Ich persönlich lese wenig Horoskope. Das hängt aber von meinem Charakter ab. Ich bin ein Macher, ich gehe vorwärts, manchmal auch sehr unsensibel. Ich bin ein typischer Widder. Ich glaube, ein Widder, der Horoskope liest, den gibt es gar nicht. Aber ich benutze Horoskope in meiner Arbeit. So wie ich zum Arzt gehe und ihn frage: Was weisst du über diesen Menschen? Wenn man so will, ist es eine Charakterstudie aus seelsorgerlichen Gründen.

Die Bibel warnt davor, die Sterne zu deuten.

Es ist mir doch egal, wovor die Bibel warnt. Sie warnt ja auch davor, dass Frauen sich die Haare abschneiden müssen. Es ist doch nicht entscheidend, was in der Bibel steht. Entscheidend ist, was Christus sagt. Soll ich gucken, wer der Klügere von uns beiden ist? Sie wissen auch nicht, ob er sich die Haare abgeschnitten hat. Sie wissen auch nicht, welche Krankheiten er gehabt hat. Also war er nie krank? An dieser Stelle wissen wir nichts über Jesus. Das heisst doch nicht, dass es das, was wir nicht von ihm wissen, nicht gibt.

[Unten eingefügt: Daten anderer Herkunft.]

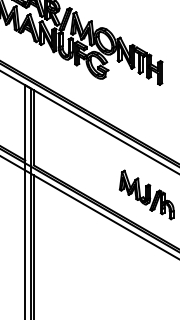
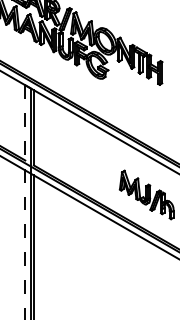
line at (25, 203): solid -> dashed
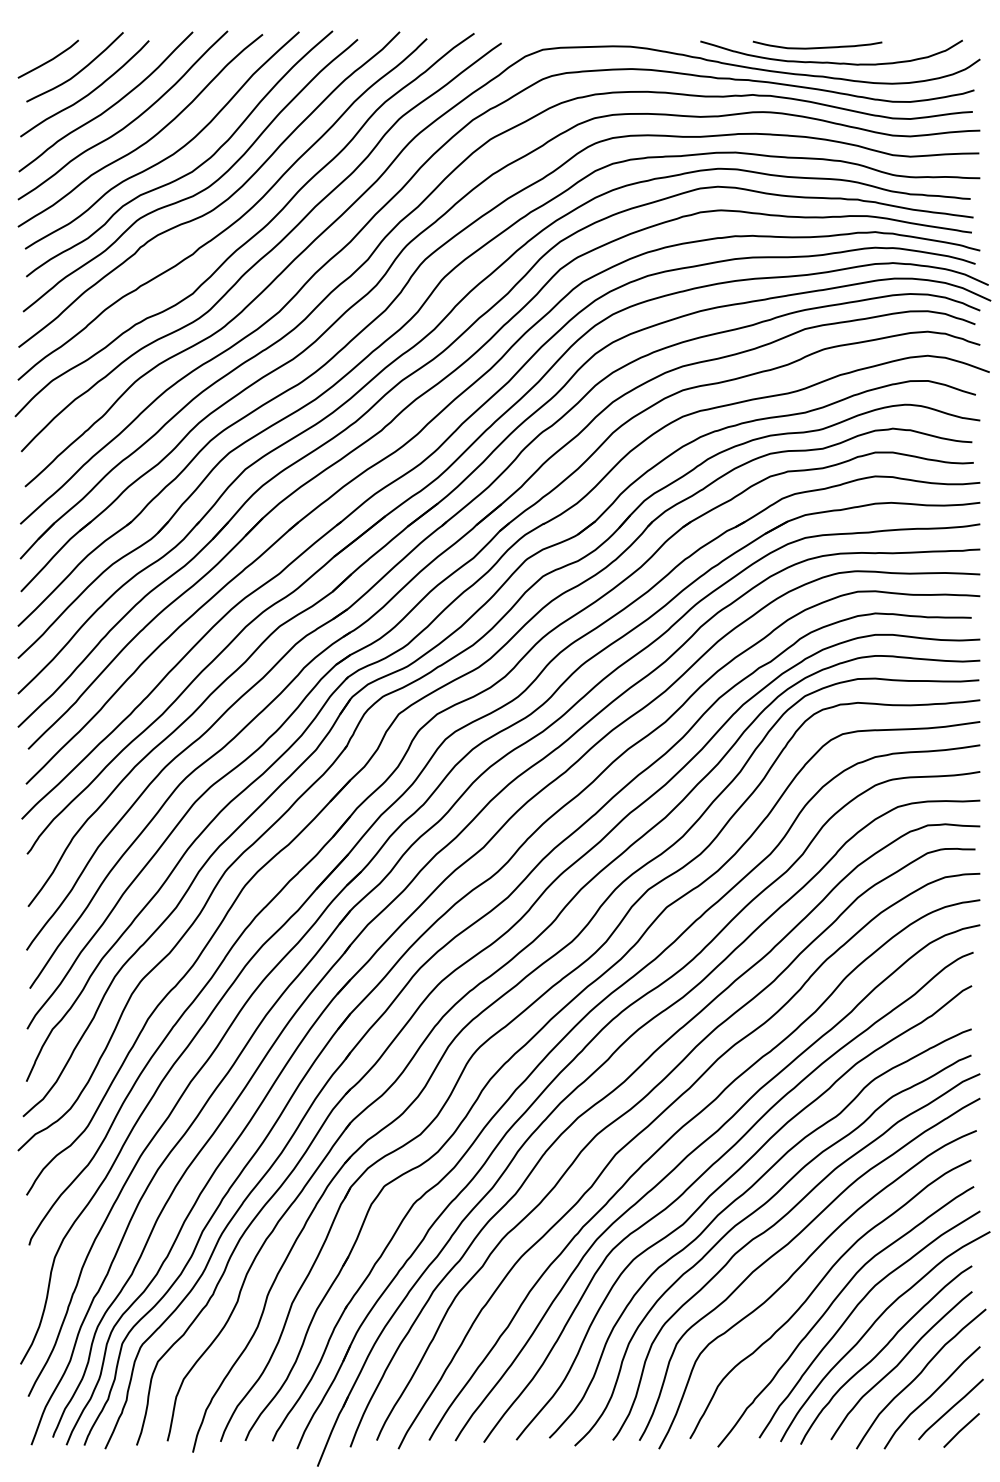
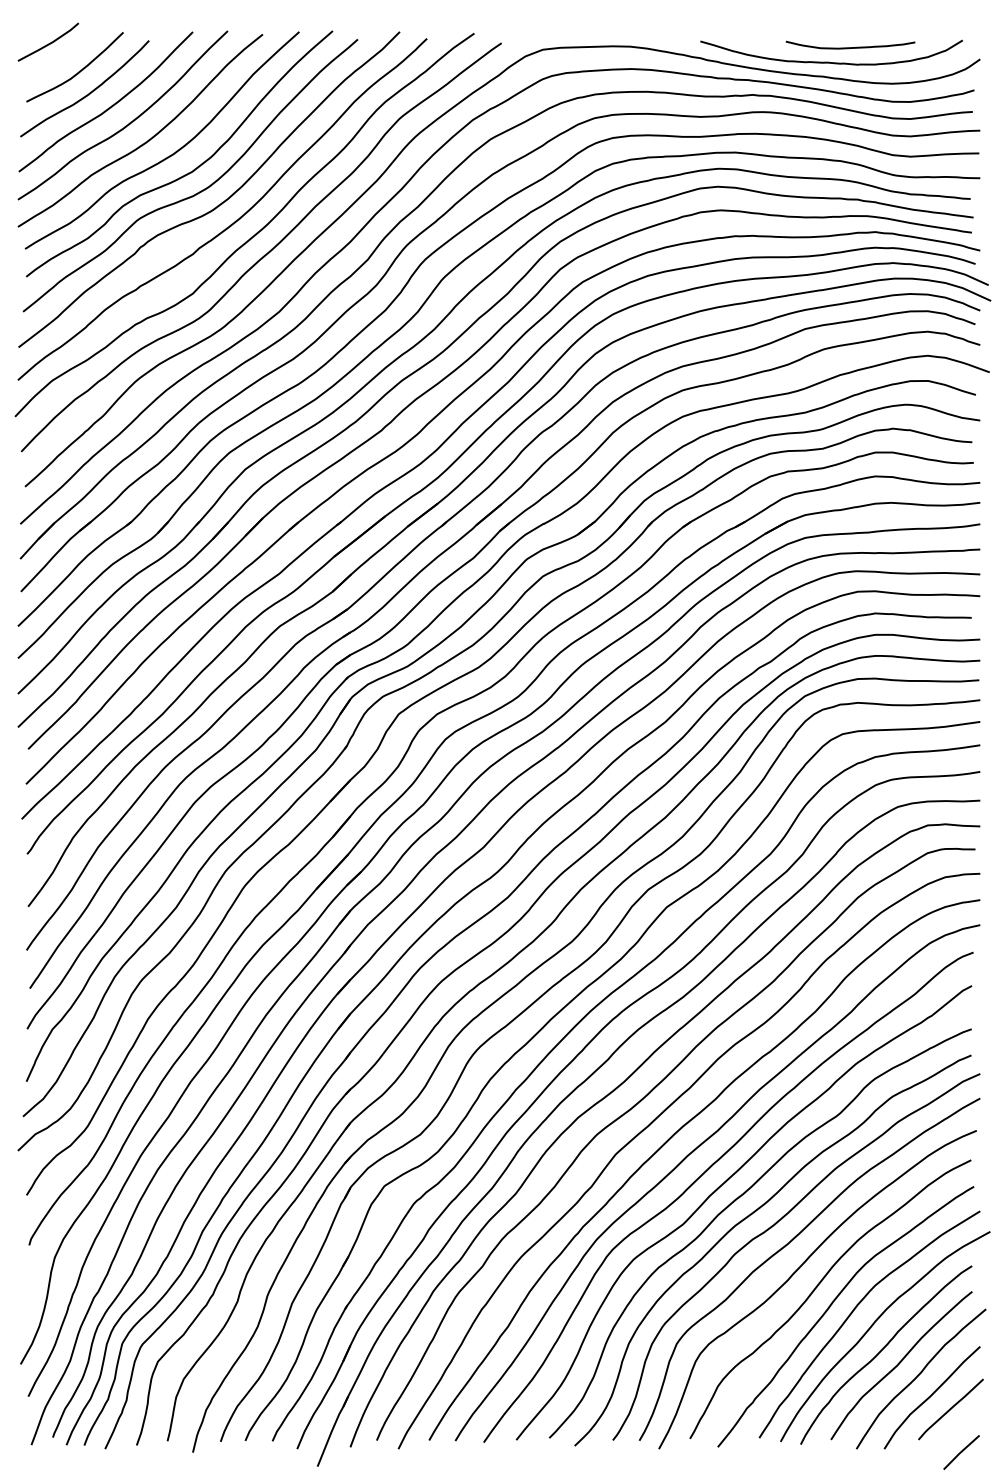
curve at (817, 47) position: (817, 47) -> (850, 47)
line at (48, 60) position: (48, 60) -> (48, 43)
line at (961, 1430) position: (961, 1430) -> (961, 1452)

Sie sagen, dass es auch egal ist, ob man das Herrnhuter Losungsbuch liest oder die aus dem Okkultismus stammenden Tarotkarten befragt.

Die Menschen, die Tarotkarten legen, den Kaffeesatz lesen oder weissagen, habe ich als fromme, gottesfürchtige Menschen erlebt. Die zittern zum Teil vor ihrer Begabung. Eine andere Möglichkeit sind Losungssprüche. Wissen Sie, wie Losungssprüche hergestellt werden?

Sie werden aus dem Lostopf gezogen.

Und das ist ein Zufall. Der Zufall legt den Kaffeesatz, der Zufall legt die Karten. Und jede Karte hat eine Bedeutung. Wer die Begabung hat, solche Karten zu lesen, tut etwas Ähnliches wie die Christen, aus einer ähnlich frommen Grundhaltung heraus. Manchmal sind sie sogar noch frömmer.

Ist es egal, ob man zum Pfarrer, zum Wahrsager oder zum esoterischen Lehrer geht?

Nein, aber der Pfarrer muss sich fragen, warum die Leute nicht zu ihm kommen.

Es gibt Pfarrer, zu denen die Leute kommen. Die Kirche wächst fast überall - ausser in Mitteleuropa.

Ja, sie wächst in Asien am meisten, weil sie dort pfingstlerisch ist und alle Elemente, die wir hier gerade besprechen, integriert hat. Vom Zungenreden angefangen, bis zum Tanz, zum Zauber und der Magie, all das ist drin. Das ist genau das, was ich will. Nehmt doch endlich mal die Dinge auf, die Religion lebendig machen!

Warum fällen Sie so ein hartes Richterurteil gegen die Kirche?

Es ist ein unter Tränen gefälltes Urteil. Es gibt Hunderte und Tausende von Menschen im Land, die einen Hunger nach Religion haben, der nicht gestillt wird. Jeden Tag treten tausend Leute aus der Kirche aus. Es ist eine Riesenkatastrophe.

Sind Sie ein demütiger Mensch?

Nein, das bin ich nicht. Ich bin einer, der sich wahrscheinlich immer weiter entwickelt.